Fortunately, there is an antidote to the poisoned heart that is profit. ] Just like any other industry, the corruption caused by the personal interests of capitalists and politicians can be solved by handing power back to the masses. There are two forms this structure of journalism could take.
The first is that of the worker cooperative, in which the workers of a newspaper (or other media entity) own the company and run it as a democracy. They could elect an editor-in-chief who would set editorial standards, ensuring what they deem to be proper journalistic integrity. We can already see how this would improve coverage, as evidenced by the recent open letter signed by one thousand NYT current and former contributors criticizing the paper’s coverage of trans issues.
The other option is to structure newspapers and television news as a community-owned entity. This could either take the form of crowd-funded publications (such as The Lever, which has done exceptional work covering the East Palestine disaster), or they could be owned by the regions they cover.
Though I’m skeptical a national publication could work in the contemporary U.S., towns, counties, and even cities could publicly fund newspapers to provide matter-of-fact coverage to the residents. Such a transition would turn news from a commodity into a public good, similar to how public schools operate. Of course, there’s always the possibility of malfeasance, but residents could correct it with democratic control, similar to the election of local school boards.

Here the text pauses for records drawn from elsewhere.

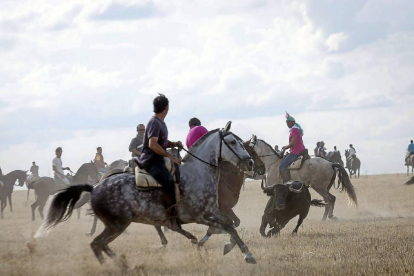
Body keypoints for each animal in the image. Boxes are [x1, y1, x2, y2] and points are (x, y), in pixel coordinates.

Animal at [38, 122, 258, 270]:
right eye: (232, 142)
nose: (250, 163)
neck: (199, 173)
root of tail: (94, 187)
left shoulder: (213, 212)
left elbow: (229, 225)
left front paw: (234, 249)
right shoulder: (201, 215)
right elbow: (228, 225)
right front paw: (247, 254)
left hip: (115, 225)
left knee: (99, 244)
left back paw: (121, 266)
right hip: (118, 224)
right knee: (98, 243)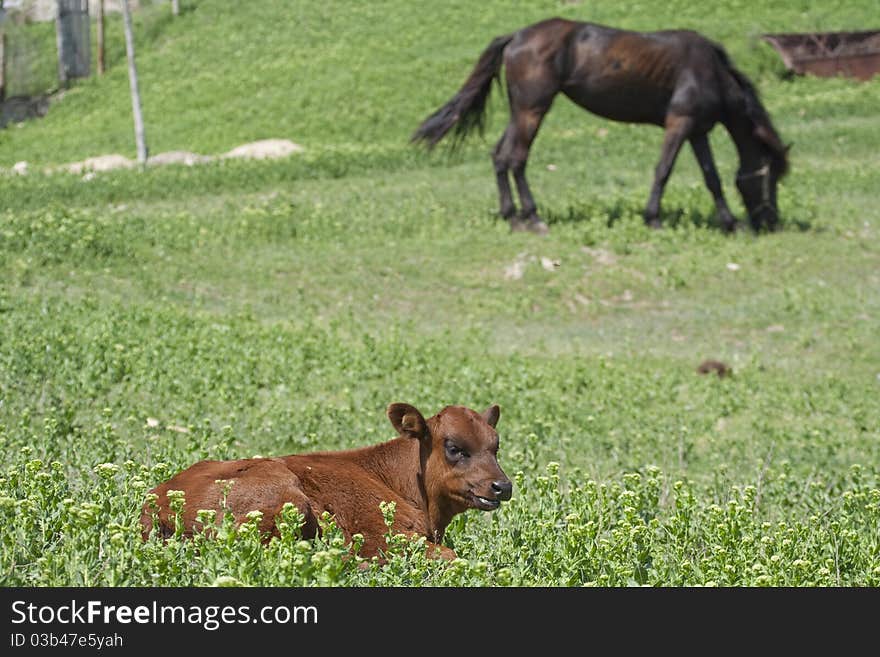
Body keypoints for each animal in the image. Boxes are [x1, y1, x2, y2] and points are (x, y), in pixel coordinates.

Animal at [140, 402, 512, 556]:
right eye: (454, 447)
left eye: (496, 446)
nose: (503, 486)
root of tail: (157, 501)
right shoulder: (384, 536)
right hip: (287, 495)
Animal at [412, 17, 792, 236]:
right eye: (772, 175)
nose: (771, 221)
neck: (710, 71)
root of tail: (517, 36)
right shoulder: (678, 124)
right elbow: (663, 170)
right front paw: (653, 219)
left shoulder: (697, 131)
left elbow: (711, 177)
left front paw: (729, 223)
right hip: (533, 110)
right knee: (516, 159)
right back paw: (532, 218)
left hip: (520, 111)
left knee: (500, 156)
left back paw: (512, 216)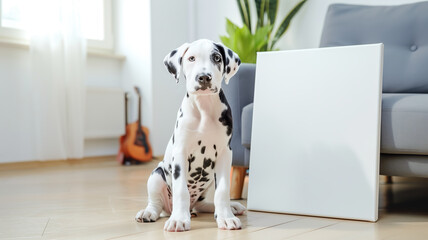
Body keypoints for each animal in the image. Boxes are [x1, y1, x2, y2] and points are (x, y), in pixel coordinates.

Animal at [135, 39, 246, 231]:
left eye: (217, 58)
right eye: (191, 58)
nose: (204, 77)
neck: (204, 108)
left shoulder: (225, 153)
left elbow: (223, 190)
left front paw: (226, 217)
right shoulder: (181, 152)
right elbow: (181, 190)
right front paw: (179, 219)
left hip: (208, 182)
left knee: (203, 204)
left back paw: (230, 207)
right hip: (156, 175)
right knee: (156, 204)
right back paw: (149, 213)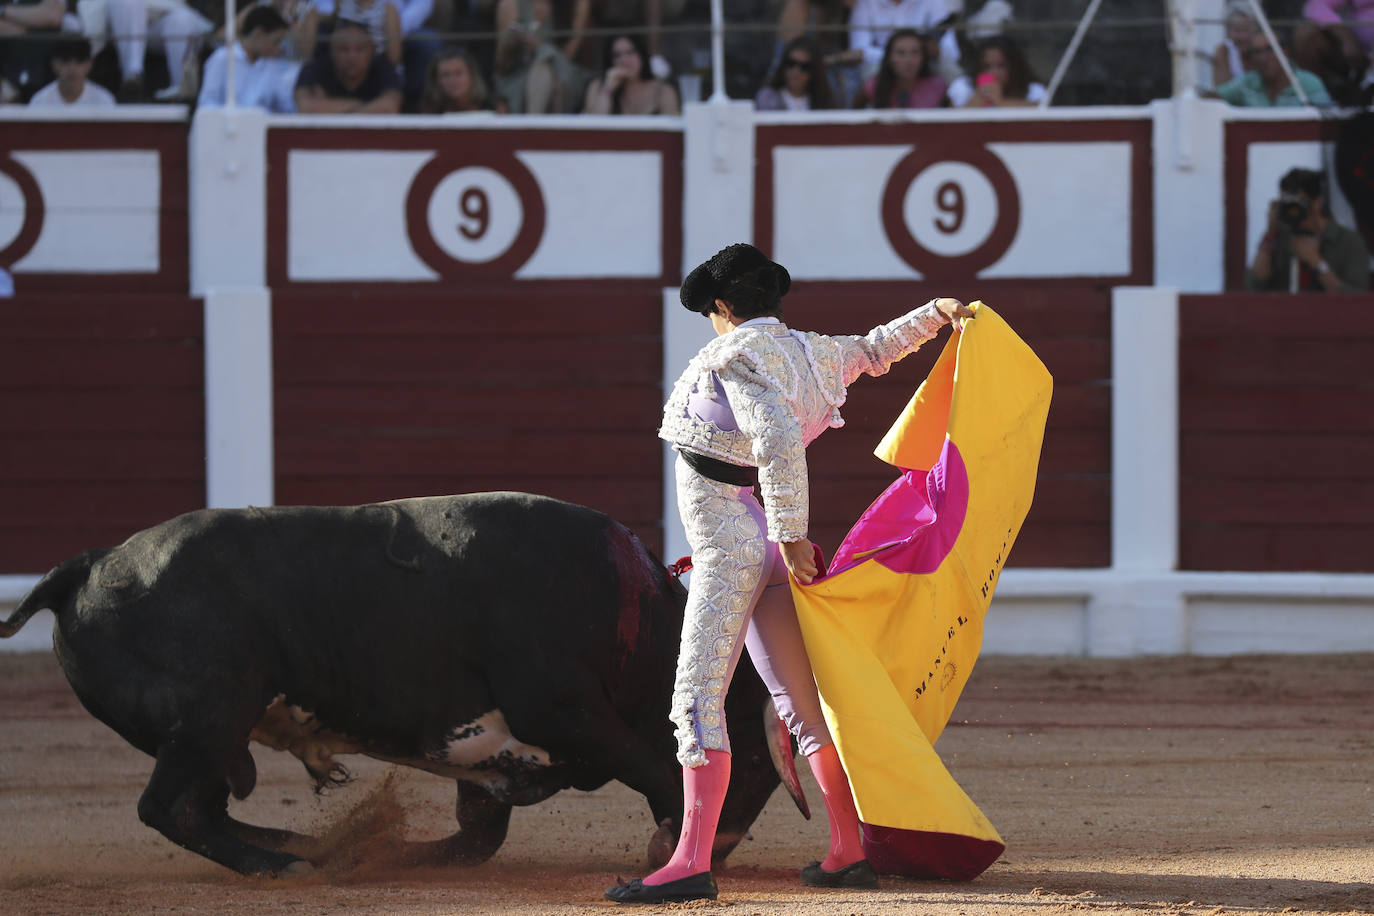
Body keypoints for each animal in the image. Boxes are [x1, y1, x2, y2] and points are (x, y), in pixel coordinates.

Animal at [2, 491, 802, 878]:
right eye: (753, 753)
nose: (728, 843)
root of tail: (89, 564)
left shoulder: (490, 763)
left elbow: (475, 840)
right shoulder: (563, 709)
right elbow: (661, 776)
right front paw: (676, 850)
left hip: (212, 737)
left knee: (203, 809)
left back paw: (312, 849)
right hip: (209, 717)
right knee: (173, 808)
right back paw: (286, 864)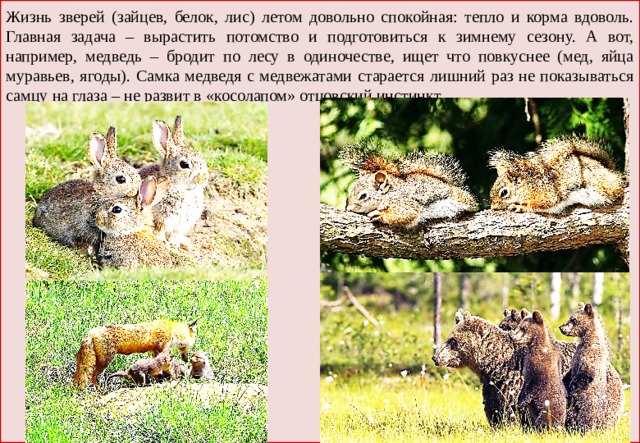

I won’t lie, I’m enjoying the juicy tea of the Fox News texts. When added to the fact the Dominion lawsuit holds the potential to bankrupt one of the most insane companies in existence, it’s hard not to get caught up in the feeling some of the worst people in America might finally get their due.
But to focus exclusively on Fox is to ignore the larger issue of the profit motive rotting journalism. After all, if Fox News does go bankrupt, what’s to stop Rupert Murdoch from buying The New York Times and starting his fascist project all over again?